2. Exercise Instructions

This exercise will be completed entirely on the command line terminal of the provided virtual machine. To open the terminal, right-click on the "EXERCISES" directory and select "Open in Terminal". Enter the following command to change into the exercise directory:

cd 3.6.1_directory_traversal

2.1 Compile the Program

We provide a Makefile that will compile the program. Every time you change the Main.java file, you must recompile the program before running it again. Enter the following command to compile the program:

make

2.2 Run the Program

We will run this Java program from the command line. You must provide an executable name to the program. Execute the program by entering the following command, where "exe_name" is the name of an executable in the safe_programs directory:

java Main exe_name

Note: If you somehow execute a program that gets stuck without terminating, you can press ctrl + c to terminate the program.

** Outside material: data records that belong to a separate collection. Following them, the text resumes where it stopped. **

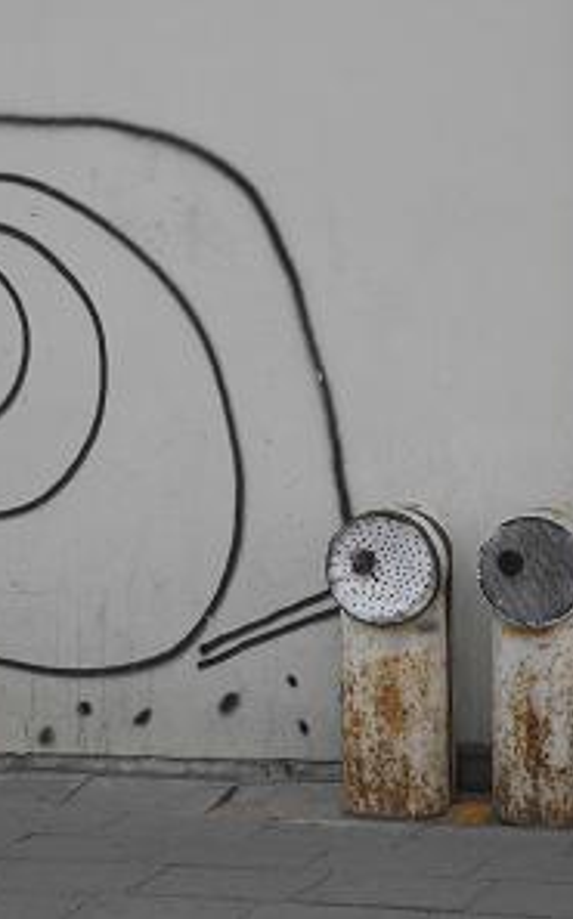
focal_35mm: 193
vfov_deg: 10.9
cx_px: 180
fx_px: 4834
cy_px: 458
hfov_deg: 6.8
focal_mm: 28.9
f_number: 5
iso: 100
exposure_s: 1/320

2.3 Inspect the Program Code

Now that you understand the basic behavior of the program, it's time to look at the implementation. This program is implemented in Main.java. Use your favorite text editor to open this file. Enter the following command to open it in Nano:

nano Main.java

Spend some time looking at the code to find our attack vector. How might our malicious input get to the file system?

2.4 Exploit the Vulnerability

As we noticed above, the program simply "resolves" the program name against our input filename. Using Path.resolve(...) and the information in the table above, craft an input that executes the "unsafe program" in our working directory (one level above the safe directory). In a real attack, we could climb the directory tree all the way to root and execute any zero-argument program in the filesystem, but let's stick to the unsafe_program in our working directory. You should see the following output on successful exploitation:

UNSAFE PROGRAM OUTPUT

Program Exit Code: 0

2.5 Mitigate the Vulnerability

As mentioned in the introduction, we will be comparing canonical paths to determine that the specified file is within the correct directory. First, take a look at the Paths API documentation to see what operations we can use. We'll need to use the "real" path mechanism to canonicalize both paths, then ensure that the executable's parent is exactly the same as our safe directory. For our path to truly be canonical, we must follow and replace links. Try to implement this using the Paths API. If we get an input that does not satisfy this condition, print an error message and return a negative value. Remember to compile your program before testing.

Repeat the process of implementing the mitigation, compiling the program, and testing the behavior until you can confirm that the program's desired behavior is unchanged and that our exploits no longer work. Congratulations, you've successfully mitigated the directory traversal vulnerability!